Overview
The gardens, collections, and natural areas at The Morton Arboretum are vibrant with fall colors this week. Everywhere you visit on the grounds, you can find plants changing into different shades of yellow, orange, and red.
At the Visitor Center (Parking Lot 1) and the Thornhill Education Center (Parking Lot 21), Freeman maples are showing shades of bright red. Hackberries, redbuds, Miyabe maples, crabapples, bottlebrush buckeyes, and tree lilacs have turned yellow. Oak-leaved hydrangeas and white ashes have turned purple.
In the tree collections, yellow color is showing on hackberries, corktrees, Kentucky coffeetrees, hickories, walnuts, cottonwoods, elms, and catalpas. In sunny locations, sumacs, Virginia creeper, and poison ivy are red. The China Collection (Parking Lot 17) and the Maple Collection (Parking Lot 14) offer an especially varied display of color.
In the Arboretum’s woodlands, sugar maples are showing orange to orange-red leaves on their tops and sunny sides.
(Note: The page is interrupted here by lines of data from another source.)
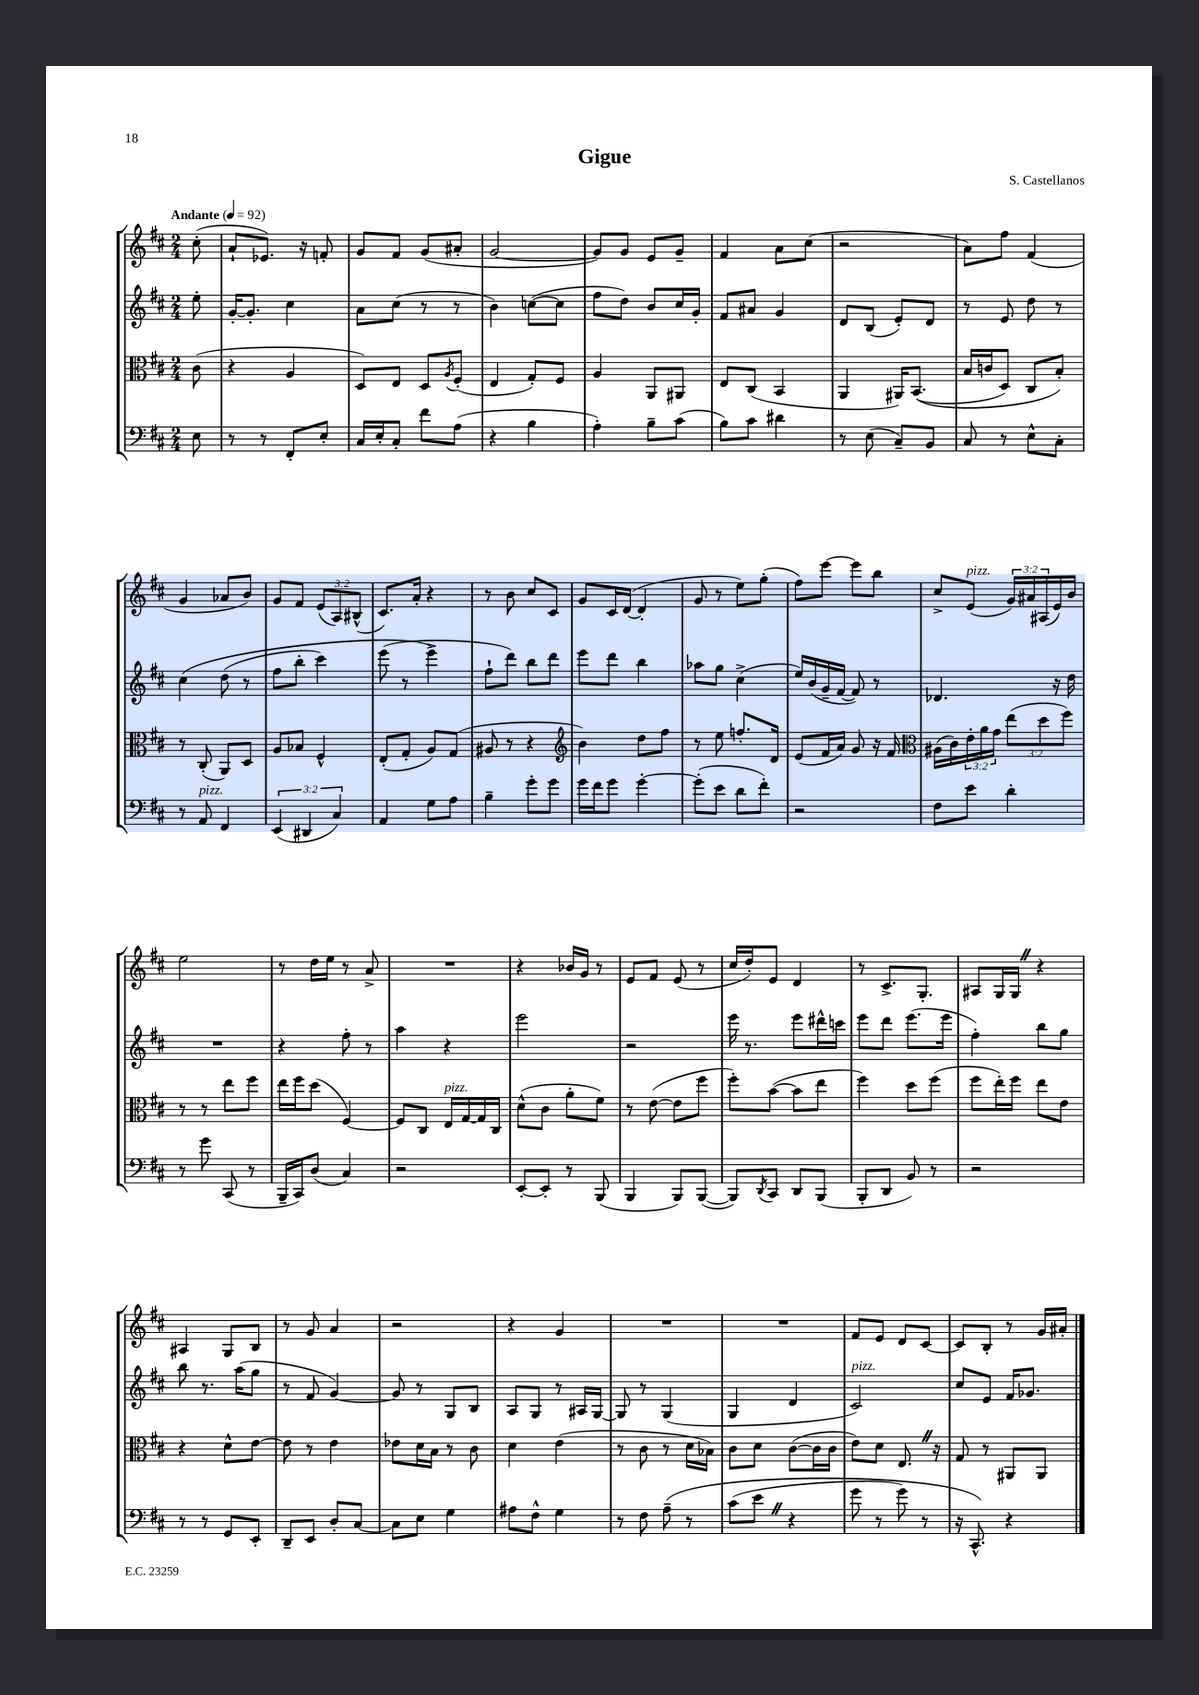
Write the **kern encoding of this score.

**kern	**kern	**kern	**kern
*staff4	*staff3	*staff2	*staff1
*clefF4	*clefC3	*clefG2	*clefG2
*k[f#c#]	*k[f#c#]	*k[f#c#]	*k[f#c#]
*M2/4	*M2/4	*M2/4	*M2/4
*MM92	*MM92	*MM92	*MM92
8E\	(8c#\	8ee'\	(8cc#'\
=	=	=	=
8r	4r	[16g'/LK	8a`/L
.	.	8.g'/]J	.
8r	.	.	8.e-/J)
8FF#'/L	4A/	4cc#\	.
.	.	.	16r
8E'/J	.	.	8f'/
=	=	=	=
16C#/LL	8D/L)	8a\L	8g/L
16E'/J	.	.	.
8C#'/J	8E/J	(8cc#\J	8f#/J
8f#\L	8D/L	8r	(8g/L
.	8qA/	.	.
(8A\J	(8F#'/J	8r	8a#'/J
=	=	=	=
4r	4E/	4b\)	[2g/
4B\	8G'/L)	([8cc\L	.
.	8F#/J	8cc\]J	.
=	=	=	=
4A'\)	4A/	8ff#\L	8g/]L)
.	.	8dd\J)	8g/J
8B~\L	8AA/L	8b/L	8e/L
(8c#\J	8AA#/J	16cc#/L	8g~/J
.	.	16g'/JJ	.
=	=	=	=
8B\L)	8E/L	8f#/L	4f#/
8c#\J	(8C#/J	8a#/J	.
4d#\	4BB/	4g/	8a\L
.	.	.	(8cc#\J
=	=	=	=
8r	4AA/	8d/L	2r
(8E\	.	(8B/J	.
8C#~/L)	16AA#/LK)	8e'/L)	.
.	&((8.BB/J	.	.
8BB/J	.	8d/J	.
=	=	=	=
8C#/	16B/LL	8r	8a\L)
.	16c/J	.	.
8r	8D/J)	8e/	8ff#\J
8E^^\L	8C#/L	8dd\	(4f#/
8C#'\J	8B'/J&)	8r	.
=	=	=	=
8r	8r	&(4cc#\	4g/
8AA/	(8C#'/	.	.
4FF#/	8AA/L)	(8dd\	8a-/L
.	8D/J	8r	8b/J)
=	=	=	=
(6EE/	8A/L	8ff#\L	8g/L
.	8B-/J	8bb'\J	8f#/J
6DD#/	.	.	.
.	4F#^^/	4ccc#\)	(12e/L
6C#/)	.	.	12A/)
.	.	.	(12B#^^/J
=	=	=	=
4AA/	(8E'/L	(8eee\	8.c#/L)
.	8G'/J	8r	.
.	.	.	16a'/Jk
8G\L	8A/L)	4eee^\&)	4r
8A\J	(8G/J	.	.
=	=	=	=
4B~\	8A#/	8ff#`\L	8r
.	8r	8ddd\J)	8b\
8g'\L	4r	8bb\L	8cc#/L
8g\J	.	8ddd\J	8c#/J
=	=	=	=
*	*clefG2	*	*
16g\LL	4b\)	8eee\L	8g/L
16f#\J	.	.	.
8g\J	.	8ddd\J	16c#/L
.	.	.	([16d/JJ
[4g'\	8dd\L	4bb\	4d'/]
.	8ff#\J	.	.
=	=	=	=
(8g'\]L	8r	8aa-\L	8g/
8e\J	8ee\	8gg\J	8r
8d\L	8.ff'/L	(4cc#^\	8ee\L)
8f#'\J)	.	.	(8gg'\J
.	16d/Jk	.	.
=	=	=	=
2r	(8e/L	16ee/LL)	8ff#\L)
.	.	(16b/	.
.	16f#/L	16g~/	[8eee\J
.	16a/JJ)	[16f#/JJ	.
.	8g/	8f#/])	8eee\]L
.	16r	8r	8bb\J
.	16f#/	.	.
=	=	=	=
*	*clefC3	*	*
8F#\L	(16A#\LL	4.d-/	8cc#^/L
.	16c#\)	.	.
8e\J	24e'\	.	(8e/J
.	24a\	.	.
.	24g\JJ	.	.
4d'\	(12ee\L	.	24g/LL)
.	.	.	24a#/
.	12dd\	.	(24A#/
.	.	16r	16e/)
.	12ff#\J)	.	.
.	.	16dd\	16b/JJ
=	=	=	=
8r	8r	2r	2ee\
8g\	8r	.	.
(8CC#/	8ee\L	.	.
8r	8ff#\J	.	.
=	=	=	=
16BBB~/LL	16ee\LL	4r	8r
16CC#/J)	16ff#\J	.	.
(8D/J	(8dd\J	.	16dd\LL
.	.	.	16ee\JJ
4C#/)	[4F#/)	8ff#'\	8r
.	.	8r	8a^/
=	=	=	=
2r	8F#/]L	4aa\	2r
.	8C#/J	.	.
.	16E/LL	4r	.
.	[16G/	.	.
.	16G/]	.	.
.	16C#/JJ	.	.
=	=	=	=
[8EE'/L	(8d^^\L	2eee\	4r
8EE'/]J	8c#\J	.	.
8r	8a'\L	.	16b-/LL
.	.	.	16g/JJ
(8BBB/	8f#\J)	.	8r
=	=	=	=
4BBB/	8r	2r	8e/L
.	([8e\	.	8f#/J
8BBB/L)	8e\]L	.	(8e/
([8BBB/J	8ff#\J	.	8r
=	=	=	=
8BBB/]L)	8ff#'\L)	16eee\	16cc#/LL
.	.	8.r	16dd'/J)
8qDD/	.	.	.
8CC#/J	([8b\J	.	8e/J
8DD/L	8b\]L	8eee\L	4d/
(8BBB/J	8ee\J	16ddd#^^\L	.
.	.	16ccc\JJ	.
=	=	=	=
8BBB'/L	4ff#\)	8eee\L	8r
8DD/J	.	8ddd\J	8.c#^/L
8BB/)	8dd\L	(8.eee\L	.
.	.	.	8.G'/J
8r	(8ff#\J	.	.
.	.	16eee\Jk	.
=	=	=	=
2r	8ff#\L	4ff#'\)	8A#/L
.	16ee'\L)	.	16G/L
.	16ff#\JJ	.	16G/JJ
.	8ee\L	8bb\L	4r
.	8e\J	8gg\J	.
=	=	=	=
8r	4r	8bb\	4A#/
8r	.	8.r	.
8GG/L	8d^^\L	.	8G/L
.	.	(16aa\LK	.
8EE'/J	[8e\J	8gg\J	8B/J
=	=	=	=
8DD~/L	8e\]	8r	8r
8EE/J	8r	8f#/	8g/
8D'/L	4e\	[4g/)	4a/
[8C#/J	.	.	.
=	=	=	=
8C#\]L	8e-\L	8g/]	2r
8E\J	16d\L	8r	.
.	16B\JJ	.	.
4G\	8r	8G/L	.
.	8c#\	8B/J	.
=	=	=	=
8A#\L	4d\	8A/L	4r
8F#^^\J	.	8G/J	.
4G\	(4e\	8r	4g/
.	.	16A#/LL	.
.	.	[16G/JJ	.
=	=	=	=
8r	8r	8G/]	2r
8F#\	8c#\	8r	.
&(8A~\	8r	(4G/	.
8r	16d\LL	.	.
.	16B-\JJ)	.	.
=	=	=	=
(8c#\L	8c#\L	4G/	2r
8e\J	8d\J	.	.
4r	([8c#\L	4d/	.
.	16c#\]L	.	.
.	16c#\JJ	.	.
=	=	=	=
8g\	8e\L)	2c#/)	8f#/L
8r	8d\J	.	8e/J
8g\)	8.E/	.	8d/L
8r	.	.	[8c#/J
.	16r	.	.
=	=	=	=
16r	8G/	8cc#/L	8c#/]L
8.CC#^^/&)	.	.	.
.	8r	8e/J	8B'/J
4r	8AA#/L	16f#/LK	8r
.	.	8.g-/J	.
.	8AA#/J	.	16g/LL
.	.	.	16a#'/JJ
==	==	==	==
*-	*-	*-	*-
Yellow can be seen among the elm, ironwood, bitternut, and linden trees. Remarkable woodland color displays may be seen on the East Side from parking lots 8 through 15.
On the West Side, the gardens and grounds near the Thornhill Education Center show the full range of fall color. The West Side’s Alternate Route around Lake Marmo is an excellent spot to see sugar maples, witch-hazels, catalpas, and Freeman maples in colors of yellow, orange, and red.
In the Schulenberg Prairie (Parking Lot 25), grasses are turning from green to fall colors, with the late flowers of gentians and asters adding bloom highlights.
Of special interest are the colorful, flower-filled seasonal displays found near the Visitor Center, the new Gerard T. Donnelly Grand Garden, and Arbor Court (Parking Lot 1).
The fall color season is in full swing this week. Visit often, as the colors will be changing daily.